On 10 February 2014 20:11, Hannu Krosing <hannu@krosing.net> wrote:
> The fastest and lowest parsing cost format for "JSON" is tnetstrings
> http://tnetstrings.org/ why not use it as the binary wire format ?
>
> It would be as binary as it gets and still be generally parse-able by
> lots of different platforms, at leas by all of these we care about.

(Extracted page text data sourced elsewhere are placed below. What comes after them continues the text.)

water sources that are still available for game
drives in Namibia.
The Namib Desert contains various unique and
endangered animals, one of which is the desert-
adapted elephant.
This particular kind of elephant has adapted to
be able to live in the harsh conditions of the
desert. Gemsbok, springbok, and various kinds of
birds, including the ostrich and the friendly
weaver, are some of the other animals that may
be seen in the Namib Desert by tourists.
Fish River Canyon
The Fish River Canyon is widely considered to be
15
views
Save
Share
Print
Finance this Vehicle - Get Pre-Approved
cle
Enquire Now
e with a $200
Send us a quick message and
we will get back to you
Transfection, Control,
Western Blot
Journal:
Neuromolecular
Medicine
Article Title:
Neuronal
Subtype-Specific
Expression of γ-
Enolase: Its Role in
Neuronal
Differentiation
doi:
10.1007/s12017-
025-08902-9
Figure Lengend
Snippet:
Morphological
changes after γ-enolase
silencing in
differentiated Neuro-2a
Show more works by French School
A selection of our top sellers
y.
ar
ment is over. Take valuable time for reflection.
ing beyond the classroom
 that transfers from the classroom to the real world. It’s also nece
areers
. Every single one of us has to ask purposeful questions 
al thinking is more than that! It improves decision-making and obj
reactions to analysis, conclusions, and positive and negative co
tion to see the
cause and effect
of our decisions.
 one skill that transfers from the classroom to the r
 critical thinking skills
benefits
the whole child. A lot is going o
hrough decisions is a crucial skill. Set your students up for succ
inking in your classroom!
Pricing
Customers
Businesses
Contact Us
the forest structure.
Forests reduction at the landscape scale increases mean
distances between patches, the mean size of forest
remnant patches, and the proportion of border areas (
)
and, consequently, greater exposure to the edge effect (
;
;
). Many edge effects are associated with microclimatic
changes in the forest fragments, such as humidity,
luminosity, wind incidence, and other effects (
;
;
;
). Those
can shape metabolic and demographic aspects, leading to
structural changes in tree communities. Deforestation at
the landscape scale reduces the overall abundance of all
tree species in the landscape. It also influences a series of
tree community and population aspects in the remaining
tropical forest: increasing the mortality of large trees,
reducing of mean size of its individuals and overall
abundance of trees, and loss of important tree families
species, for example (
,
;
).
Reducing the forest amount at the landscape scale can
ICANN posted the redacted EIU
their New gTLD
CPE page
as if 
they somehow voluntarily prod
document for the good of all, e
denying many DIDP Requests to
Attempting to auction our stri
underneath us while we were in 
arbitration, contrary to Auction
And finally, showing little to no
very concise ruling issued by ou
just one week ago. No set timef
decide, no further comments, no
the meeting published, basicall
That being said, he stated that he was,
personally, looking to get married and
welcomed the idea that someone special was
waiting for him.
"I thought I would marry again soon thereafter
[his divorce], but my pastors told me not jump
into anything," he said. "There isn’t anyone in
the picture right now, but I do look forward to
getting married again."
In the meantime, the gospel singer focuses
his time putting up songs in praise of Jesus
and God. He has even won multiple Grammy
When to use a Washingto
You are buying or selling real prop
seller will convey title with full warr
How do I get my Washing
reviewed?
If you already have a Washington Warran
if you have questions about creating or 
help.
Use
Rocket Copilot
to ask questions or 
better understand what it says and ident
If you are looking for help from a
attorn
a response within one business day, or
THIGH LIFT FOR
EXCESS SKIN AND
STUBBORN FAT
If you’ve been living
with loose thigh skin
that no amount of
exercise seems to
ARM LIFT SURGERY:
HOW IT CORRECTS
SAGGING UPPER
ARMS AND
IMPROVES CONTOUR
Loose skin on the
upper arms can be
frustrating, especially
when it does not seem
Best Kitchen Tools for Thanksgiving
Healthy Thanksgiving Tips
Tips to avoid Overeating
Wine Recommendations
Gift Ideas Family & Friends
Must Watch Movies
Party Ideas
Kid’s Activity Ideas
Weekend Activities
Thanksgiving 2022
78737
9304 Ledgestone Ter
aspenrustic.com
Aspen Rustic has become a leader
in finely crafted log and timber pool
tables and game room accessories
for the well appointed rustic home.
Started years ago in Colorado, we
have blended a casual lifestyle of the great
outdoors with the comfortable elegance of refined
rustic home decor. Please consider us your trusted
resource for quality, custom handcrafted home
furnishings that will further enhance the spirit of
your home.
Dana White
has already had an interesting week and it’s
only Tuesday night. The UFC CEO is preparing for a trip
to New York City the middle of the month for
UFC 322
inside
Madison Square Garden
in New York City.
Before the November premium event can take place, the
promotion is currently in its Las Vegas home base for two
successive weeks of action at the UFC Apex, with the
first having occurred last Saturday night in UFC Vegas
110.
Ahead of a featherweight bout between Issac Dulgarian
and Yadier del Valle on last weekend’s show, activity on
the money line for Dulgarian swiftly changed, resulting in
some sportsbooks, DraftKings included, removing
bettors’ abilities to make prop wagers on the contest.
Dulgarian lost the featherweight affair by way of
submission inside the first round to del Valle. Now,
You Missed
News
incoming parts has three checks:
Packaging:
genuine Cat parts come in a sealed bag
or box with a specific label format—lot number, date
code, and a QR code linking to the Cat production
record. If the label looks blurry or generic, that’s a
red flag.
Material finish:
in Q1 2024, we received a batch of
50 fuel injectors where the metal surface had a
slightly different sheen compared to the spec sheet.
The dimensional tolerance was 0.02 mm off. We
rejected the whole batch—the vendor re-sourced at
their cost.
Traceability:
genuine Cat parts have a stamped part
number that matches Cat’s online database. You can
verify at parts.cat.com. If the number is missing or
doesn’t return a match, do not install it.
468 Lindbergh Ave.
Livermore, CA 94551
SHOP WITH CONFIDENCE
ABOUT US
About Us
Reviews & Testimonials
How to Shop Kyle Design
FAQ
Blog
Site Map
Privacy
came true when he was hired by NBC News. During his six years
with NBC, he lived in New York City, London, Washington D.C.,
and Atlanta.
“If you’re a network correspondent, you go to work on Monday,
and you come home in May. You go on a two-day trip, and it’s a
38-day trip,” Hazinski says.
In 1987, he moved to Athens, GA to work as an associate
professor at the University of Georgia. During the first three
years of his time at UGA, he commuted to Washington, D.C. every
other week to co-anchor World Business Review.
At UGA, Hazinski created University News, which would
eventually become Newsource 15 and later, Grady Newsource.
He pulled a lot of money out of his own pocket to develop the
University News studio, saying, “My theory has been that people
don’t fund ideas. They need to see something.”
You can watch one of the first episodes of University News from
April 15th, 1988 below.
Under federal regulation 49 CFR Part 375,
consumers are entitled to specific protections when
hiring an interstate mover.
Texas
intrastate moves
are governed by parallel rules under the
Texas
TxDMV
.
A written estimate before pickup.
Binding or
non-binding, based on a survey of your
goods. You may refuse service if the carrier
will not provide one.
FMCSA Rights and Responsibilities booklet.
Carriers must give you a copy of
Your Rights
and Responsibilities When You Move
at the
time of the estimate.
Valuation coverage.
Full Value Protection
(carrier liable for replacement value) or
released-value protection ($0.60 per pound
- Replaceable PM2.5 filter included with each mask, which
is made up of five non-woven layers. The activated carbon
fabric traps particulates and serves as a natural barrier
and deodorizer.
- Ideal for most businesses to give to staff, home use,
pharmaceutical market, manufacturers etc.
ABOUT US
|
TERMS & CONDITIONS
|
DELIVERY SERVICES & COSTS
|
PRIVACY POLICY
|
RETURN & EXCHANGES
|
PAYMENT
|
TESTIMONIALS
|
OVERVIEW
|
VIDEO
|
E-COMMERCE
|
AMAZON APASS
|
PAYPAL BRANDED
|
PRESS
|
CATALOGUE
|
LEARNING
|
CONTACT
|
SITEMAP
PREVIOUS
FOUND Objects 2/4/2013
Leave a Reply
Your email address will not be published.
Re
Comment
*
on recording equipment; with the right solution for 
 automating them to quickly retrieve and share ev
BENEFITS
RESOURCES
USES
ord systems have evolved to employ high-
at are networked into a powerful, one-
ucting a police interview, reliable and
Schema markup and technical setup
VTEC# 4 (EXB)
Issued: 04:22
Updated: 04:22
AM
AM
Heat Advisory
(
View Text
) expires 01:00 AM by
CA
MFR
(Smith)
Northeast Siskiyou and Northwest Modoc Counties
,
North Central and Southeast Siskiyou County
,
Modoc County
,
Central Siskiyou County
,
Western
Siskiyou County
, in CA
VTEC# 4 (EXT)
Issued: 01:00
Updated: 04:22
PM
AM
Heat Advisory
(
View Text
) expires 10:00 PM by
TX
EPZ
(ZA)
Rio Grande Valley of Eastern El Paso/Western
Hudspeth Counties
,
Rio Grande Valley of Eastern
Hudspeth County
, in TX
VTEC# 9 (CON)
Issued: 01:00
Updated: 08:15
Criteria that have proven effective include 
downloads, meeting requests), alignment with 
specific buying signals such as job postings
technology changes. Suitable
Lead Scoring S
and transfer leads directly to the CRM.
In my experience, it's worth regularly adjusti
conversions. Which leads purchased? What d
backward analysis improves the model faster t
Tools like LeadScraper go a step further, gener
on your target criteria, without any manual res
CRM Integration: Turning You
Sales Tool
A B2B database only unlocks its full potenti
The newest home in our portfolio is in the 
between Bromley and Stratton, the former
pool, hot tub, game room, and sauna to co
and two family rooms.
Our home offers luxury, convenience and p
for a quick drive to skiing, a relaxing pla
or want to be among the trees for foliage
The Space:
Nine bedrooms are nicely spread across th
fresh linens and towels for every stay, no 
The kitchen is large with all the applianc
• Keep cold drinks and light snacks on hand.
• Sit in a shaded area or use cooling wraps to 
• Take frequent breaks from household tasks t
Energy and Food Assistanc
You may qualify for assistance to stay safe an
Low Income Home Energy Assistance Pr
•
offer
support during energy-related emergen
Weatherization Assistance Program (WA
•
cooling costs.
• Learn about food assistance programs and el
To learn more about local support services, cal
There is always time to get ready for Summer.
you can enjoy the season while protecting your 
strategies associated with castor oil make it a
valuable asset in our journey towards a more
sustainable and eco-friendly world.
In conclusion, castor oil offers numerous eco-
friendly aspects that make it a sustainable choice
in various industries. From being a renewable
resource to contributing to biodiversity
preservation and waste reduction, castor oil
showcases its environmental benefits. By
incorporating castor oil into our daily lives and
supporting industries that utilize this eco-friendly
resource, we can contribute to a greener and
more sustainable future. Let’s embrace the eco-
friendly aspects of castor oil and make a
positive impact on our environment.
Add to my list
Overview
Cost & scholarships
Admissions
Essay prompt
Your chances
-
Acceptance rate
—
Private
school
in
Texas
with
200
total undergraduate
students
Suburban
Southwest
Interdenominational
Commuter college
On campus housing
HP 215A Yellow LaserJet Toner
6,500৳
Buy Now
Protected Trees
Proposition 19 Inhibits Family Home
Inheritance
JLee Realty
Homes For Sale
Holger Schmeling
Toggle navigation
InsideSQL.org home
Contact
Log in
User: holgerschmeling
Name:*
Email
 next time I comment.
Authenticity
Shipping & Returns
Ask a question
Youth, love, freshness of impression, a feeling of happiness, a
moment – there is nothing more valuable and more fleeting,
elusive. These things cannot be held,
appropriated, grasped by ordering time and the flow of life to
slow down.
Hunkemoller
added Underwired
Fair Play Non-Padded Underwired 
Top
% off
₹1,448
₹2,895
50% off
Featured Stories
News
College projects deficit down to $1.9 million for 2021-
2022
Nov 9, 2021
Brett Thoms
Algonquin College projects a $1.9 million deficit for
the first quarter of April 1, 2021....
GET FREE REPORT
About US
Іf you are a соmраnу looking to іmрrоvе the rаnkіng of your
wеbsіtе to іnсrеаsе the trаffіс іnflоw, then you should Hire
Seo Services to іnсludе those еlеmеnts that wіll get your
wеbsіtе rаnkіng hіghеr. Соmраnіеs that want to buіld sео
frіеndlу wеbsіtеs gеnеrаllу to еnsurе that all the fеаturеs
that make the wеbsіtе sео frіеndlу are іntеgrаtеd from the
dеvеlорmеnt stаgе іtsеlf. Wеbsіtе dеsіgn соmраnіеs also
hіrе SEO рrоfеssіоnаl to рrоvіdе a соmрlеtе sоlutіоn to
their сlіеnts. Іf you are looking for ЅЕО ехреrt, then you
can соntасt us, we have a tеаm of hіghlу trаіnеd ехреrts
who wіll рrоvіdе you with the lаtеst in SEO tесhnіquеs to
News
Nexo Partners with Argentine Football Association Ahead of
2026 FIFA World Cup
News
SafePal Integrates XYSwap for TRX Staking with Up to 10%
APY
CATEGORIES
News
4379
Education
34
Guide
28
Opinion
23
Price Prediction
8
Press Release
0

If we do go down the binary encoding path in a future release, can I
please suggest *not* using something like tnetstrings, which suffers
the same problem that a few binary transport formats suffer,
particularly when they're developed by people whose native language
doesn't distinguish between byte arrays and strings - all strings are
considered byte arrays and it's up to an application to decide on
character encoding and which things are data vs strings in the
application.
This makes writing a parser in a language which does treat byte arrays
and strings differently very difficult, see e.g. the java tnetstrings
API [1] which is forced into treating strings as byte arrays until the
programmer then asks it to parse the thing again, but please treat
everything as a string this time. The msgpack people after much
wrangling have ended up issuing a new version of the protocol which
avoids this issue and which they are strongly encouraging users to
switch to, see [2] for the gory details.
While we may not ever store types in our jsonb format other than the
standard json data types (I can foresee people wanting to do it,
though), I would strongly recommend picking a format which at least is
clear that a value is a string (text, whatever), and preferably makes
it clear what the character encoding is. Or maybe it should just
follow whatever the client encoding is at the time - as long as that
is completely unambiguous to a client.
Cheers
Tom
[1] https://github.com/asinger/tnetstringsj
[2] https://github.com/msgpack/msgpack/issues/128